1.3: What is the purpose of an accessibility strategy?

Transcript

Sandi: So David, tell me, what do you think is the purpose of an accessibility strategy and why, as a business would I need one? 

David: Accessibility strategy is necessary to bridge the digital divide. And you need an accessibility strategy to allow your business to overcome barriers that your employees and customers are experiencing. We can remove barriers if it’s possible, but a lot of times that’s not possible. So, we need to bridge the barriers. 

So, you can think of a bridge that is built for a footpath to allow pedestrians to cross safely over a highway, an expressway, to allow cars and other transportation vehicles to get from one end of the city to the other really quickly. Or you build a bridge so that we can get across a river or a lake without going all the way around. So, an accessibility strategy is the same thing. 

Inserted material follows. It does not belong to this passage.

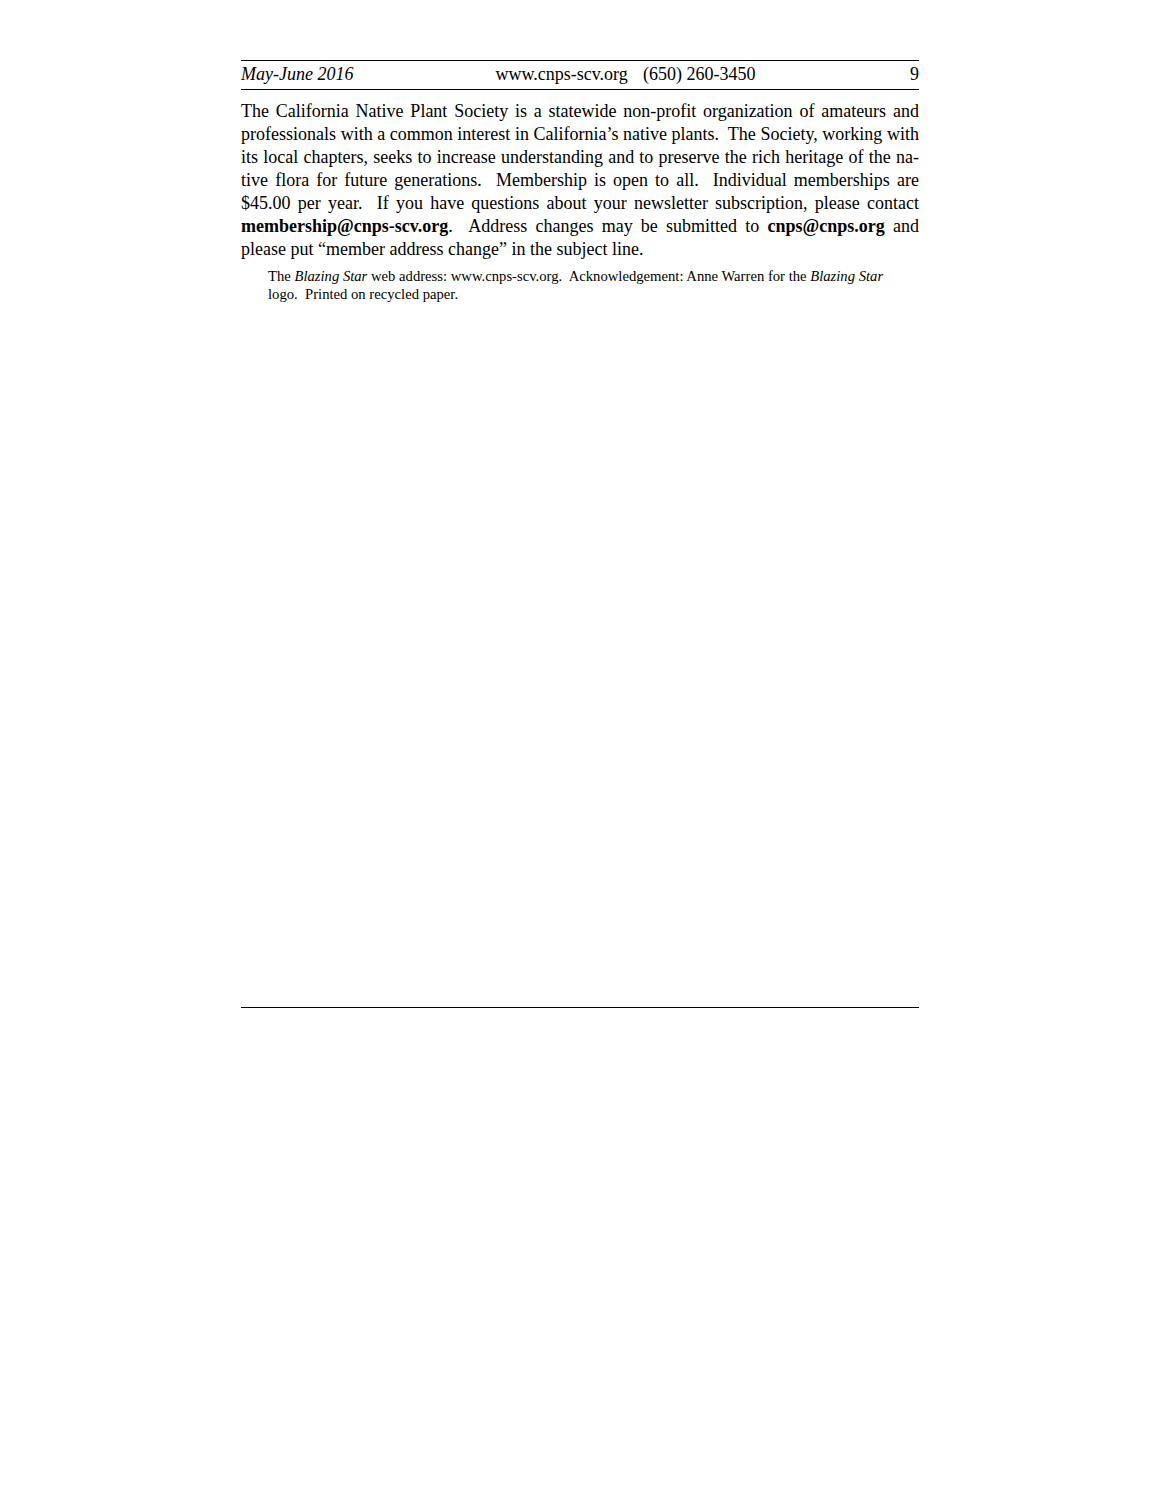May-June 2016
www.cnps-scv.org (650) 260-3450
9
The California Native Plant Society is a statewide non-profit organization of amateurs and professionals with a common interest in California’s native plants. The Society, working with its local chapters, seeks to increase understanding and to preserve the rich heritage of the native flora for future generations. Membership is open to all. Individual memberships are $45.00 per year. If you have questions about your newsletter subscription, please contact membership@cnps-scv.org. Address changes may be submitted to cnps@cnps.org and please put “member address change” in the subject line.
The Blazing Star web address: www.cnps-scv.org. Acknowledgement: Anne Warren for the Blazing Star logo. Printed on recycled paper.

You need to understand the barriers that your employees and customers are experiencing and design your digital technologies to overcome those barriers. And so a bridge joins two points. At one end is accessibility, which is your innovation and technology design strategy that involves the user interface and interaction. At the other end is the usability, which is your design around human behavior. Things like intuitive use, ubiquitous access, and adaptability.

Sandi: So would you say that usability and accessibility go hand in hand, or you can’t have usability without accessibility and that’s why it’s got to be an important part of your strategy? 

David: Usability is all about the user, all about the human interaction. Whereas, accessibility is all about the technology. So, if you want to build technology such as your website or emails or social media, you need to know what technologies you’re using. You need to be able to understand how those technologies are used. Not only the infrastructure, not only what actual hardware and software is used, but what is the skill level of your people.  

And that’s all about technology, so it’s nice to have all that technology, but what good is it? You have an accessible website. You have an accessible social media platform, but what good is it if you don’t have anybody using it? So you gotta join that with the usability and we need to look at your employee and customer needs, as to how they actually use that technology. Are they in an area where they got narrow bandwidth, so they can’t use it because you’ve got too many videos and photos and it takes too long to download? Or are they in a noisy environment like on a manufacturing floor and they can’t hear; they have to use text to communicate? So, those are human interaction behaviours and that’s why we need to connect our technologies with the actual human behavior and make it adaptable. 

Sandi: So one of the interesting things that you said throughout that is, you kept mentioning employees. And I think we often think of an accessibility strategy is, as outward facing. It’s for our customers or our potential customers, and we often forget that we have internal customers as well. People that work for and with us that may need barriers removed so that they can actually do their job. So, an accessibility strategy, it sounds like, works on both sides of that spectrum. We have to make sure that we can interact with our customers and our customers can interact with us, but we also need to make sure that our employees can get their work done and even outside partners. I guess you could put a third piece to that if you’re dealing with consultants or outside parties, vendors, they may need barriers removed in order to support us with whatever services we’re hiring them for. 

So, this accessibility strategy needs to think about just about everybody we interact with on a daily basis. Would you say that’s true? 

David: Absolutely, the whole purpose of interacting with one another is, you know communicating and interacting, whether it’s at work, at school, at play, we interact as humans and the important part is that we are allowed to interact on an equal basis and we are able to interact on a on a comfort level that we’re comfortable with.